Como cantora e flautista, o virtual passou a estar presente no seu cotidiano: é aqui que acontecem os ensaios com os grupos, as composições, todas as tarefas burocráticas para os editais e divulgação do seu trabalho, as apresentações e espetáculos, que ficaram impossibilitados ou foram cancelados.
A jovem música natural de Espinho, confessa não ter conseguido reinventar-se apegando-se à esperança de uma melhoria progressiva.
“Se calhar não me tenho consigo reinventar na verdade! Este ano continuo num projeto que ponho crianças de escolas de Gaia a cantar. Para além disso, na verdade os meus rendimentos continuam a vir dos concertos, que eu todas as semanas rezo para que não sejam cancelados. Por isso ainda não concretizei um plano B, tenho conseguido manter-me dentro do limite e mantido a esperança que as coisas melhorem progressivamente”, confidencia.
“Durante o primeiro confinamento, os músicos foram chamados a apresentar o seu trabalho em versão lives de Instagram, concertos de Instagram. Não fiz nenhum, porque acho que é preciso se ter cuidado (não cenuro quem o fez nessa altura), sobre a forma como oferecemos o nosso trabalho, porque ainda é preciso educar um público para que seja normal e habitual que o trabalho do músico seja remunerado. A certa altura houve essa discussão que foi importante e interessante”, ressalta.
Sem apresentações presenciais, as plataformas digitais (como o Instagram, Facebook e TikTok, por meio da interação como lives) para alguns músicos, tornaram-se uma alternativa para se manterem no ativo. Para Catarina “essas plataformas são neste momento indissociáveis da promoção do músico e do artista, mas não podem ser alternativa absoluta aos concertos ao vivo, porque são coisas diferentes. Ver um vídeo de YouTube de um artista de quem eu gosto muito, não é a mesma coisa que assistir a um concerto ao vivo, consumir e a contribuir para este artista, por isso acho que tem que haver um balanço. É super importante a distância do Facebook e do Instagram como meio de promoção do artista, mas não pode deixar de haver concertos ao vivo e haver apenas concertos nas redes sociais. Momentaneamente sim, mas nunca será uma alternativa eficaz, muito menos para a sobrevivência do artista”.

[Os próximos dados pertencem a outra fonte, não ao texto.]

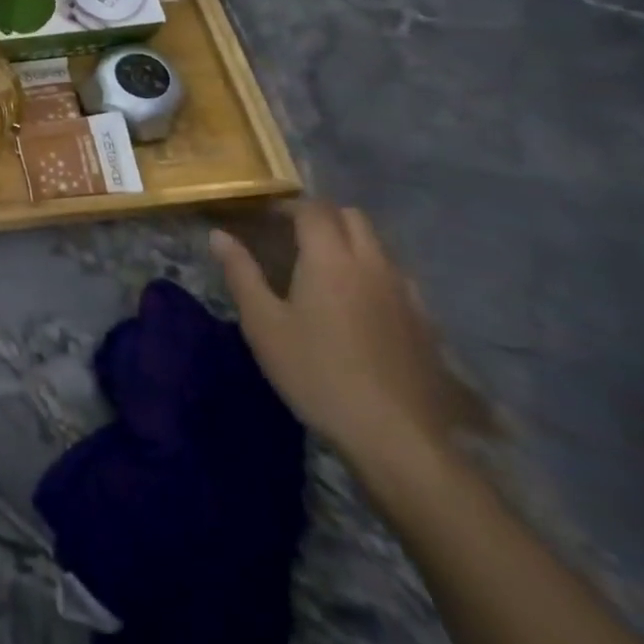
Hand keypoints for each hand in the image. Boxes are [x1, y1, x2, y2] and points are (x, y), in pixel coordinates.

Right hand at [211, 202, 456, 469]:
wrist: (397, 436)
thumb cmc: (316, 373)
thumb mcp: (263, 324)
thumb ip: (241, 273)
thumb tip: (219, 235)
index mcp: (330, 258)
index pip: (312, 210)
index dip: (287, 207)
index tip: (263, 218)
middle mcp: (372, 264)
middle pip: (352, 217)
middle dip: (321, 217)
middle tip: (291, 238)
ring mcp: (405, 292)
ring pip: (378, 246)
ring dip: (350, 243)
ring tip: (323, 270)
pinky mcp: (425, 322)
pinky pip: (396, 277)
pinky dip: (373, 273)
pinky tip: (358, 306)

É sabido que, as atividades artísticas estão entre as mais afetadas pelos efeitos do distanciamento social. E como profissional da música, Catarina Valadas revela não sentir uma inclusão no apoio do Estado ao setor artístico cultural.

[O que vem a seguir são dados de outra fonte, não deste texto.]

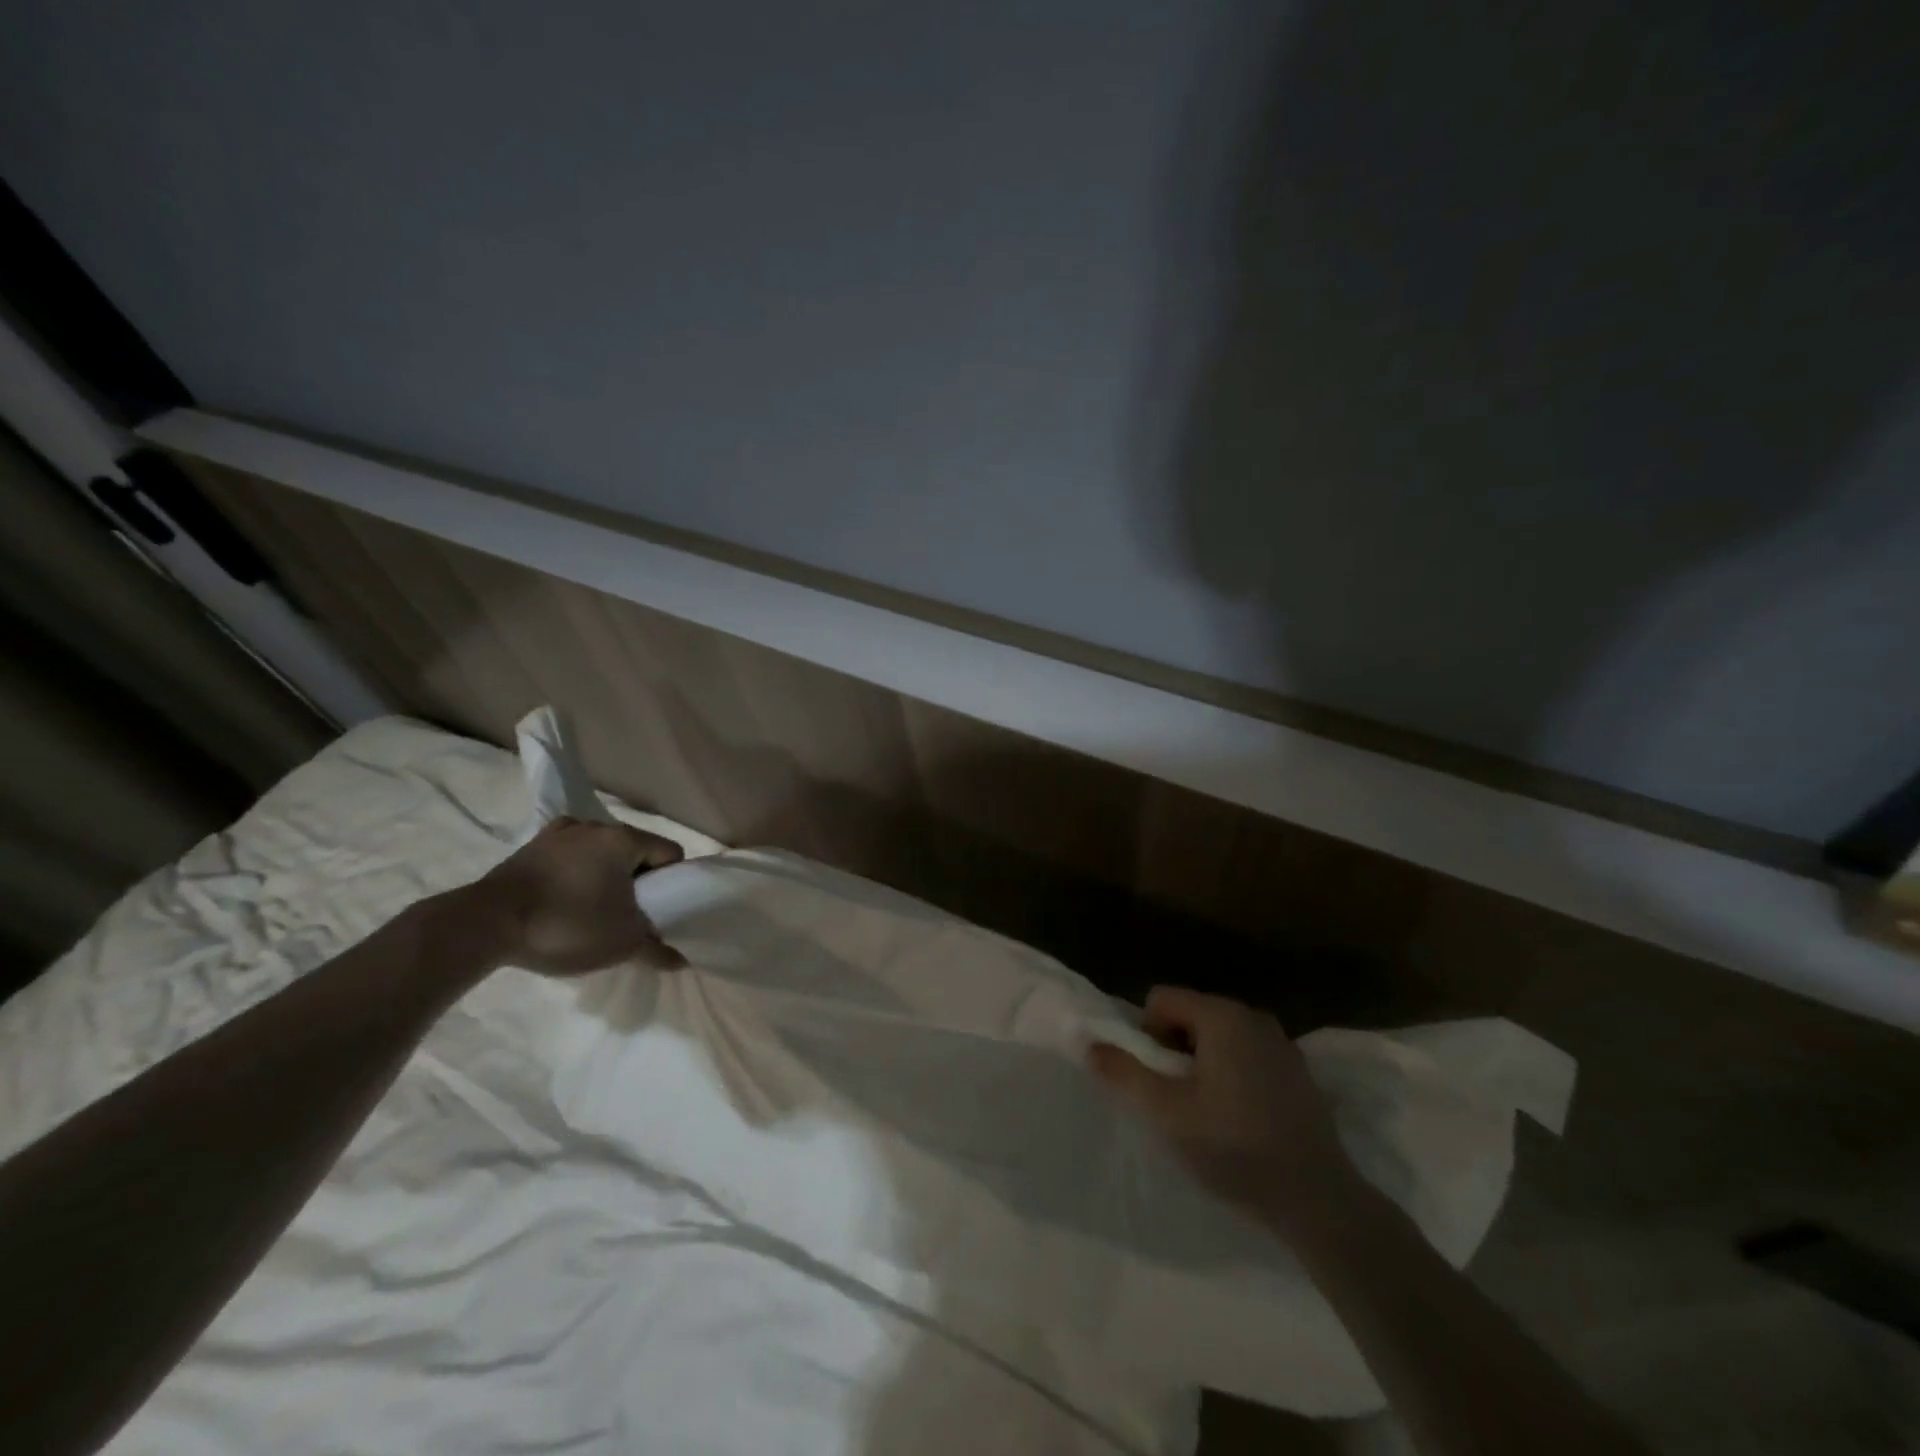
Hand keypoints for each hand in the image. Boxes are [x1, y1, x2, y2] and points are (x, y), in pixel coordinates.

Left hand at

“Não sinto honestamente que o auxílio do Estado esteja a ser o mais indicado neste momento. Há umas migalhas que vão chegando aqui e ali, mas não uma política de apoio concreta. O ministério da cultura abriu um apoio que não chega a toda a gente e está muito complicado. Há muitas pessoas neste setor inclusivamente a passar fome. Mais do que o Estado, tem havido maior ajuda de associações, como a Gestão dos Direitos dos Artistas ou a União Audiovisual, com muitos apoios. A União Audiovisual na recolha de bens alimentares para as famílias no setor cultural mais afetadas, a Gestão dos Direitos dos Artistas no lançamento de várias linhas de apoio, além de ter adiantado também a distribuição dos direitos conexos dos artistas. Acho que estas instituições têm sido as que têm ajudado mais. Parece-me que seria importante o ministério ouvir os artistas e perceber quais são as dificuldades do artista”, finaliza Catarina.